As the euro zone debt crisis intensified during the year, U.S. debt became the safest place to park cash for large investors.

"The U.S. downgrade was well overshadowed by concerns over euro zone risk," said Kim Rupert, managing director of global fixed income analysis at Action Economics. "After huge fluctuations in gold and other commodities, there aren’t any other areas besides Treasurys to put your money and be assured you’ll get it back."

Recent debt auctions by the U.S. government were met with record demand. That demand increased even more after the value of European government bonds fell, crushing the balance sheets of European banks. Those were lining up with other investors to buy U.S. debt to shore up their balance sheets. 

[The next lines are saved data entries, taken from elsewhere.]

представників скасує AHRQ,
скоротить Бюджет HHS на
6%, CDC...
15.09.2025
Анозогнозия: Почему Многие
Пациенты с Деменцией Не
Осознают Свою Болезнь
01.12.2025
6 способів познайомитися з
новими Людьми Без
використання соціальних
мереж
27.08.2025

The intense buying sent the yield on the benchmark 10-year Treasury note down to 1.67 percent in September, the lowest on record. On Friday, the 10-year note fell 15 cents for every $100 traded and closed out the year at 1.88 percent. 

Rupert said that the demand for U.S. Treasurys will likely remain high until Europe makes progress toward resolving its debt problems. 

"There’s a real risk that a country defaults in the first half, which will have a domino effect and Treasury yields will hit fresh all-time lows. But once that catharsis is over, expect large-scale selling," said Rupert.

Both Spain and Italy are scheduled to hold debt auctions in the coming weeks, which will be closely monitored. Both countries have had to pay high yields on new debt they’ve sold. Earlier this week, Italy paid 6.98 percent on a 10-year bond auction, dangerously close to the 7 percent threshold at which Greece and Portugal had to seek bailouts from their creditors. 

The 30-year bond yield finished 2011 at 2.89 percent, after starting the year at 4.5 percent. 

The yield on the two-year note fell to 0.24 percent from 0.27 percent.

The yield on the three-month T-bill was 0.01 percent. Its discount wasn’t available.

Trading was quiet on the last trading day of 2011. Markets will be closed Monday in observance of New Year’s Day, which falls on Sunday.